Pengembangan AI-NERD juga telah memfasilitasi kolaborasi antara berbagai kelompok penelitian di Laboratorium Nasional Argonne. Kelompok teori di Pusat Bahan Skala Nanos (CNM) telah bermitra dengan kelompok komputasi di Divisi Sains X-ray Argonne untuk melakukan simulasi molekuler dinamika polimer. Simulasi ini tidak hanya melengkapi data eksperimental yang diperoleh melalui XPCS tetapi juga menyediakan data sintetis untuk pelatihan alur kerja kecerdasan buatan.

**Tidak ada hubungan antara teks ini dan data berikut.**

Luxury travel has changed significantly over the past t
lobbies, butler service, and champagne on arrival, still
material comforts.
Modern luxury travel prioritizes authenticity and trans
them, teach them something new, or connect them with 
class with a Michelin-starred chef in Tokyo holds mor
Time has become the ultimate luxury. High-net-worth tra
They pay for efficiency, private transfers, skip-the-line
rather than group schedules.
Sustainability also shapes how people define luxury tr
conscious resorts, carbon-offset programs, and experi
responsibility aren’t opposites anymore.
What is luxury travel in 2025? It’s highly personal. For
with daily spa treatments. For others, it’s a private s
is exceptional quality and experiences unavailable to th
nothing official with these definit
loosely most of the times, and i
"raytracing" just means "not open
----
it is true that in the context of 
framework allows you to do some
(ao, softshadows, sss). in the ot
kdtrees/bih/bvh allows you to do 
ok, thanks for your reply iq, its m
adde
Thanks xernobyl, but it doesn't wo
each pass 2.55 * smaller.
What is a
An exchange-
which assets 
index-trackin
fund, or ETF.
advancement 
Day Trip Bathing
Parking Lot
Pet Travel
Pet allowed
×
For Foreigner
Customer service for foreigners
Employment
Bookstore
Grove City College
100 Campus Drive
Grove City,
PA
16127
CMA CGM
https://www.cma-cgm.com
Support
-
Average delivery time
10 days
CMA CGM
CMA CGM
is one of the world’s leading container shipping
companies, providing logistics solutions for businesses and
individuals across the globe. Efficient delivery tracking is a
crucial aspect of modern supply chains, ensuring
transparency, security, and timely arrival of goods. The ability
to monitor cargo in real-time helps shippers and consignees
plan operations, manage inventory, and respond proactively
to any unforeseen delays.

Sementara fokus saat ini adalah pada ilmu bahan, pendekatan yang digerakkan oleh kecerdasan buatan yang dikembangkan melalui AI-NERD memiliki potensi untuk mempengaruhi berbagai bidang ilmiah. Setiap disiplin yang menangani sistem yang kompleks dan berkembang seiring waktu dapat mendapat manfaat dari teknik ini. Misalnya, dapat diterapkan untuk mempelajari proses biologis, sistem lingkungan, atau bahkan fenomena astrofisik. Kemampuan untuk mengekstrak pola yang bermakna dari sejumlah besar data adalah kebutuhan universal dalam sains modern, membuat pendekatan ini potensial untuk mengubah berbagai disiplin ilmu.
Ringkasan
Kombinasi inovatif dari spektroskopi korelasi foton X-ray, kecerdasan buatan, dan pembelajaran mesin mewakili lompatan besar dalam kemampuan kita untuk memahami dan memanipulasi bahan pada tingkat molekuler. Dengan menciptakan dan menganalisis “sidik jari” bahan, peneliti sekarang dapat mengungkap dinamika dan hubungan yang sebelumnya tersembunyi, potensial merevolusi bidang dari penyimpanan energi hingga biomedis. Ketika teknologi ini terus berkembang, terutama dalam kaitannya dengan fasilitas canggih seperti APS yang ditingkatkan, itu berjanji untuk mempercepat laju penemuan ilmiah dan membuka cakrawala baru dalam penelitian ilmu bahan.